- Travail demandé: Selon le texte extrait, depuis quelle année maître Saïto dirige-t-il le dojo d'Iwama ?

____ Texte extrait

Cet article a été initialement publié dans le magazine - Karate Bushido N°160 - de juillet / août 1989.

Fin octobre, maître Morihiro Saito, 8e dan d'aïkido, effectuera une tournée en France. Il partagea la vie de O Sensei Ueshiba pendant plus de 20 ans. Philippe Voarino, qui fut son élève au Japon, nous en parle.

Pendant près de dix ans, maître Tamura fut, en aïkido, mon seul guide. C'est lui qui me donna envie d'étudier cet art, lui aussi qui m'apprit à chuter. Et si je quittai en 1986 l'Europe pour le Japon, ce n'était pas à la suite d'un quelconque doute, mais parce que l'aïkido avait pris beaucoup d'importance dans ma vie et que le temps me semblait désormais venu de m'enquérir d'autre approches possibles de mon art.

Découverte d'Iwama

Ce n'était pas faire injure à maître Tamura que de me rendre à Iwama. O Sensei élut domicile en 1942 dans ce petit village champêtre « sur une inspiration divine », dit-il. Il y construisit sa maison, son dojo, un temple consacré à l'aïkido, et vécut en ce lieu vingt cinq années d'une pratique et d'une recherche intensives. Peu avant sa mort il légua - en marque d'estime et de remerciement - la responsabilité de cet endroit qu'il avait aimé, au seul élève qui vécut quotidiennement à ses côtés à Iwama pendant plus de vingt ans, Morihiro Saïto. Maître Saïto dirige donc depuis 1969 ce dojo patiné d'histoire et d'amour et chargé de toute l'âme du Fondateur. Comme autrefois il y reçoit des uchi-deshi (littéralement, élèves à domicile, vivant chez le maître, au dojo) qui viennent partager la vie agricole de cette grande ferme villageoise et qui reçoivent, comme jadis, l'enseignement de l'aïkido en remerciement de leur travail.

________
____ Données présentées

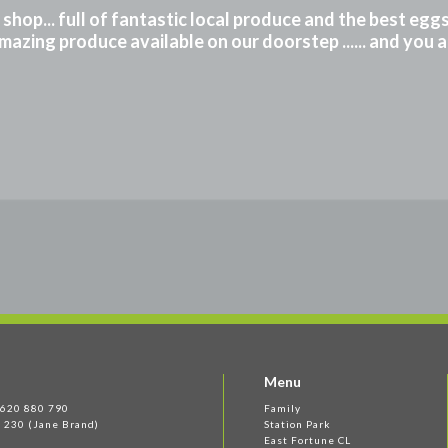
m shop... full of fantastic local produce and the best eg
mazing produce available on our doorstep ...... and you 
Menu
 1620 880 790
Family
 230 (Jane Brand)
Station Park
East Fortune CL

________

- Corrigé: Depuis 1969.